On Dec. 22, 2017, history was made. For the first time in more than three decades, a sweeping overhaul of the U.S. tax code was signed into law by President Donald Trump. Known as the Tax Cuts and Jobs Act, this law fulfilled a key promise during Trump's campaign to pass along tax cuts to working Americans and corporations in an effort to boost growth for the U.S. economy.
Although you can read about what the Tax Cuts and Jobs Act does in greater detail, the main gist is that it lowers the corporate peak marginal income tax rate to 21% from 35%, as well as adjusts the income brackets and/or federal marginal tax rates for individual taxpayers, resulting in many expected to owe less in federal income tax in 2018 and beyond. The idea here being that corporations with more disposable income will use that money to hire, expand, and pass along better wages. In turn, given that approximately 70% of U.S. GDP derives from consumption, more taxpayers having extra cash on their hands could lead to improved GDP figures via an uptick in consumption.

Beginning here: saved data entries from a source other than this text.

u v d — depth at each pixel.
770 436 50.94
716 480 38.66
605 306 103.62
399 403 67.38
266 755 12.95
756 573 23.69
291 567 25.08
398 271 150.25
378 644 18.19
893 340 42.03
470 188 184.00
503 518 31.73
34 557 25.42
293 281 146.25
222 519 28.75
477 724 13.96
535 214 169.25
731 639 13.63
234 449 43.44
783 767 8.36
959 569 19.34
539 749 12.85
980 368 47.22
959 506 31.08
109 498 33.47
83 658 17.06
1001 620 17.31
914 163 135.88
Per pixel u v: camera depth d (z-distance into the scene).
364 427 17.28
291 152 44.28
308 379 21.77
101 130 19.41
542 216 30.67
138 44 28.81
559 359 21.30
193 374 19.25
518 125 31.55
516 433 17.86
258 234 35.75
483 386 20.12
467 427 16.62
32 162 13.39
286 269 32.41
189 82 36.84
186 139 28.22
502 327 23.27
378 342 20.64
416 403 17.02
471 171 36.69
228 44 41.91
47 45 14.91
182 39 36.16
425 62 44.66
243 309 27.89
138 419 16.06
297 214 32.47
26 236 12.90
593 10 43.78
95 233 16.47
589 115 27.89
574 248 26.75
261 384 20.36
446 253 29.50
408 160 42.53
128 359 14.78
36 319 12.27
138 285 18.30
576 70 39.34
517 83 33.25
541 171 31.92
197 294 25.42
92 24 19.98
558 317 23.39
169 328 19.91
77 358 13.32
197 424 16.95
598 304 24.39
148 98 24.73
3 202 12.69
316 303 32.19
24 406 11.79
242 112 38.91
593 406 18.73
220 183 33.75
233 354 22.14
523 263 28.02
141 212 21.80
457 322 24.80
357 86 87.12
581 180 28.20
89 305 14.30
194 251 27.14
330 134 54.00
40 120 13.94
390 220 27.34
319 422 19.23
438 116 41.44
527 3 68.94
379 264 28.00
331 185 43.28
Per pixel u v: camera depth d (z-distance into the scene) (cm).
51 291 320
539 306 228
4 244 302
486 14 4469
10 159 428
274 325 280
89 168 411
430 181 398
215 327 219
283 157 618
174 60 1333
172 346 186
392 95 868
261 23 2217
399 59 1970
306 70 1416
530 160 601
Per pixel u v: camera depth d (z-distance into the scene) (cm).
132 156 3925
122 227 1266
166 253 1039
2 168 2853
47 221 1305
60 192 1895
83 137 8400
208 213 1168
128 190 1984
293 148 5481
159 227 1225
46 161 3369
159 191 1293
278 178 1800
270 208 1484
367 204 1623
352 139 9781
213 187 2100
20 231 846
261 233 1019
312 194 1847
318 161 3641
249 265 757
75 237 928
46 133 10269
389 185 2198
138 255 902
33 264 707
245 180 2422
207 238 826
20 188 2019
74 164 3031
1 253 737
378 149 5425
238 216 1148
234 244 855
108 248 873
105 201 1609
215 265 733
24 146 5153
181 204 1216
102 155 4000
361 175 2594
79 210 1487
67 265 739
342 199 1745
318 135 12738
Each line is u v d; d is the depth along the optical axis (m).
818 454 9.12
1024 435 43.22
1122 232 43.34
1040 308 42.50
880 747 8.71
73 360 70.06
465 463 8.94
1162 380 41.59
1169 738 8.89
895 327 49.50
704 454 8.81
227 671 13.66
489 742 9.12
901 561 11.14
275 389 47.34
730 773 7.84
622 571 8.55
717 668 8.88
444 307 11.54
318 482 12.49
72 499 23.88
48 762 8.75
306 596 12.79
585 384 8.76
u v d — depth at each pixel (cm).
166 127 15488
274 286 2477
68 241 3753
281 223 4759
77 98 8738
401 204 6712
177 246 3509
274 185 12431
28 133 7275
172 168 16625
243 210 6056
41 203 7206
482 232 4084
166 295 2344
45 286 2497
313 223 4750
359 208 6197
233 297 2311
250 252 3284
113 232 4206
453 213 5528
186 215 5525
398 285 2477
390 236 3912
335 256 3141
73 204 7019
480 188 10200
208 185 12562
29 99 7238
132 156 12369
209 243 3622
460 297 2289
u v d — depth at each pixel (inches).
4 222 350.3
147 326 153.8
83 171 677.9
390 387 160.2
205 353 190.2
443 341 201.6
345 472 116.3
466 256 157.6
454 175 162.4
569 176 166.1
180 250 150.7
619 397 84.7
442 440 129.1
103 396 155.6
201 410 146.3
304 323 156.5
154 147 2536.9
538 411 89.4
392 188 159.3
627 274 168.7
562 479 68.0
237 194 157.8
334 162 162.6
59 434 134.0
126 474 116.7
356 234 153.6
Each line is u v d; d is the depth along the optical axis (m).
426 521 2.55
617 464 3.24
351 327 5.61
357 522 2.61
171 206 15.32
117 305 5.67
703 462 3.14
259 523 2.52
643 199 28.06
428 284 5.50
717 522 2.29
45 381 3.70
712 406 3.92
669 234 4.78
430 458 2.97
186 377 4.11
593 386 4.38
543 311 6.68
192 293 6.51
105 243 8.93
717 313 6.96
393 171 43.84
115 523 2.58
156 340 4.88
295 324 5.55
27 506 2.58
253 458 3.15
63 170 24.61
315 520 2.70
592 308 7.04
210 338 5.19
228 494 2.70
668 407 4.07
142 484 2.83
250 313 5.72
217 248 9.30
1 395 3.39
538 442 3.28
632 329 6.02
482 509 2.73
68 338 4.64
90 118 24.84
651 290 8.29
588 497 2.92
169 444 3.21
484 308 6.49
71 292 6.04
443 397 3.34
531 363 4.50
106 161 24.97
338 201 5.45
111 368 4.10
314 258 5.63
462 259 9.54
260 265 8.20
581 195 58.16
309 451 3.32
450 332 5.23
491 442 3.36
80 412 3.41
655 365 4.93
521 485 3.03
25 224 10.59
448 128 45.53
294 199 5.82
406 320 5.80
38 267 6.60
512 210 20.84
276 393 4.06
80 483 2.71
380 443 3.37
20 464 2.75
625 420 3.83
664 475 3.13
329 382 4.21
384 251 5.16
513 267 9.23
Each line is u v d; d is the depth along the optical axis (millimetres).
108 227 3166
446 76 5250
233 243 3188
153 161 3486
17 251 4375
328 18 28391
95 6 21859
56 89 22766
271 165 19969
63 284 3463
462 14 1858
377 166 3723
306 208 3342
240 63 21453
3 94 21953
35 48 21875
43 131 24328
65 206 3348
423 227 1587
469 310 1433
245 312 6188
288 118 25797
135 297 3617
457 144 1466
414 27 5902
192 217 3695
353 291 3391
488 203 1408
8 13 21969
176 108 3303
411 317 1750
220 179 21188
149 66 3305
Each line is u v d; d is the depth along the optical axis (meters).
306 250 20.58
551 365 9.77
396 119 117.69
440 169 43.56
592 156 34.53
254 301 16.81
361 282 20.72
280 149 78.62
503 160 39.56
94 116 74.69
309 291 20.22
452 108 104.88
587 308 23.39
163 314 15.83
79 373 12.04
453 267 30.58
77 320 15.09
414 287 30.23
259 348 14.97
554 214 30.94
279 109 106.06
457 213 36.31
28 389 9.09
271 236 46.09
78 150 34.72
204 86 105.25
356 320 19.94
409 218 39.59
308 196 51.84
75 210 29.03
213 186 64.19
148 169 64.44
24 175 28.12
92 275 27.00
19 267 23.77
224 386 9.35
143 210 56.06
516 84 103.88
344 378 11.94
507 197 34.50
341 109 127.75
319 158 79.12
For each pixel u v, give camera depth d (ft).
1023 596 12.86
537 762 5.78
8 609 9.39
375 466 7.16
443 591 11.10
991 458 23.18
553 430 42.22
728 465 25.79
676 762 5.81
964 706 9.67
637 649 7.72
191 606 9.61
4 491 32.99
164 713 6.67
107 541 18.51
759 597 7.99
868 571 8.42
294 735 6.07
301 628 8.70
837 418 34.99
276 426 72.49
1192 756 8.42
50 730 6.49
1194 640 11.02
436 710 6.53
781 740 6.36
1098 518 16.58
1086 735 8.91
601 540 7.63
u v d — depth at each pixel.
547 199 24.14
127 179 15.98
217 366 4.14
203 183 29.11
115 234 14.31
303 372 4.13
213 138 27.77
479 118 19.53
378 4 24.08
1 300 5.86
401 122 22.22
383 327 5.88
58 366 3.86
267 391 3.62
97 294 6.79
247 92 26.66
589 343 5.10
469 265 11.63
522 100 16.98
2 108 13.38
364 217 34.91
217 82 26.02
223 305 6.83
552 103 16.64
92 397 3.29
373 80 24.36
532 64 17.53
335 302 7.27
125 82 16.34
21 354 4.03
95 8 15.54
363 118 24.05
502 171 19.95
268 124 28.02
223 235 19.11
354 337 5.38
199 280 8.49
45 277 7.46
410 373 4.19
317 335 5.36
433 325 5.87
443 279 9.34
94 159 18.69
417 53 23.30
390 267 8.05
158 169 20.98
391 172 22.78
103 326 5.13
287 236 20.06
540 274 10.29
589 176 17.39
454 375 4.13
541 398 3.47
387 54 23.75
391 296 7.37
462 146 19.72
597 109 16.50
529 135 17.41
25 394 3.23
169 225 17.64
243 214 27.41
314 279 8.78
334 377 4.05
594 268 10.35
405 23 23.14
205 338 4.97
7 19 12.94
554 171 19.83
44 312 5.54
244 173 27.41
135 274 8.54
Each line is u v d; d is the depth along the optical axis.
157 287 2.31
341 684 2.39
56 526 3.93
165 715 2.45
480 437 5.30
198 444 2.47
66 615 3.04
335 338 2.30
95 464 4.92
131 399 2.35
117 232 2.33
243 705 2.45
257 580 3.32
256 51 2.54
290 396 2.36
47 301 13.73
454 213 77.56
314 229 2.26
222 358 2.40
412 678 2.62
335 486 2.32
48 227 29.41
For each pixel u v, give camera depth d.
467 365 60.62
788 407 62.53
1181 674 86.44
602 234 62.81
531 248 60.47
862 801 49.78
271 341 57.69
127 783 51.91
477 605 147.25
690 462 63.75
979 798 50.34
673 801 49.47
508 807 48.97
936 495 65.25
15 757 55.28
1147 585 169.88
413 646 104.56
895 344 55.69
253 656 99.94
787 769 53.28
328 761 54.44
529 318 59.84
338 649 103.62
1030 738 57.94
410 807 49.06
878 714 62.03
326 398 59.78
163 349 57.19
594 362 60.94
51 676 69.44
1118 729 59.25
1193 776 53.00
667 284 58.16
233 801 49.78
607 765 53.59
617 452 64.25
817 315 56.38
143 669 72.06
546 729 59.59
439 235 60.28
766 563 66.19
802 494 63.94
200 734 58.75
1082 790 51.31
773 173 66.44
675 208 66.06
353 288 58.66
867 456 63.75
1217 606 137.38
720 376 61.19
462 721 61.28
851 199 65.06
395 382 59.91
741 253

Is Trump's tax reform flopping?
Initially, the stock market seemed pretty thrilled about the passage of the Tax Cuts and Jobs Act. But as of Wednesday, Oct. 24, the iconic Dow Jones Industrial Average and broad-based S&P 500 (SNPINDEX:^GSPC) were down about 1% since Trump signed the bill into law. This raises the question: Has the Republican tax reform failed investors?
In some ways, things couldn't be better for the U.S. economy. According to the September jobs report from the Bureau of Labor Statistics, the U.S. unemployment rate ticked down to 3.7%, which is its lowest reading in nearly 49 years. Understandably, the labor force participation rate has been on the decline, so this does have some bearing on the unemployment rate. Nevertheless, it would appear that the job-market turnaround experienced during the Obama presidency has continued, if not accelerated, during the Trump presidency.
Speaking of growth, U.S. GDP growth saw a dramatic uptick during the second quarter. With corporations able to bank more in comparable profits than in previous years, and taxpayers able to keep more of their wages (and presumably spend some of it), the year-over-year GDP growth rate came in at 4.2%. This is the fastest GDP growth since the third quarter of 2014.
Publicly traded stocks have seen a windfall of profits, too. Data from Thomson Reuters found that per-share profits for S&P 500 companies during the second quarter rose by 24.8% from the prior-year period. This was the second-fastest year-over-year EPS growth in S&P 500 stocks since late 2010, eclipsed only by per-share growth in the sequential first quarter of 2018. In other words, investors are apparently getting the data they expected (i.e., higher corporate profits).
Then again, the Republican tax plan has had its fair share of unintended consequences. Topping that list was the assumption that corporations would use their extra income to hire new workers, lift wages, and expand their businesses. Instead, most of this cash is being funneled into share repurchases, fatter dividends, or simply being put under the mattress, so to speak. The real issue being that the federal government can't control or dictate what businesses do with their extra income.
Earlier this year, Just Capital analyzed the responses of 137 of the Russell 1000 companies pertaining to what they planned to do with their extra income. A mere 7% offered plans to use their added windfall for wage increases and/or one-time bonuses, with another 19% suggesting they'd use their extra income for job creation. By comparison, 57% planned to put this added profit to work by repurchasing common stock or increasing their dividend.
Data from CNN proves even more damning. During the second quarter, publicly traded companies repurchased an all-time record $436.6 billion worth of their own stock. The next-highest amount? That'd be $242.1 billion in buybacks, which was hit in the sequential first quarter of 2018. In short, the two largest quarters of corporate buybacks in history have occurred since the Tax Cuts and Jobs Act was signed into law.
The honest answer: It's too early to tell
So, which is it: Did the Republican tax plan fail investors or not?
The honest truth is that we simply don't know yet. For as much evidence as we have on both sides of the coin, the fact remains that it takes time before the success or failure of a fiscal stimulus like the Tax Cuts and Jobs Act can be determined. Typically, when a fiscal stimulus the size of the Tax Cuts and Jobs Act is signed into law, it'll be a good 18 to 24 months before its success or failure can be determined.
What is clear at this point is that it's not a complete failure, as it does appear to be having an upward effect on corporate profits, and it's not a complete success, as this extra corporate income isn't going where Republicans hoped it would. Over the next year, we'll get some added clarity and be able to make a more accurate determination of whether the largest tax overhaul in more than three decades finds its mark.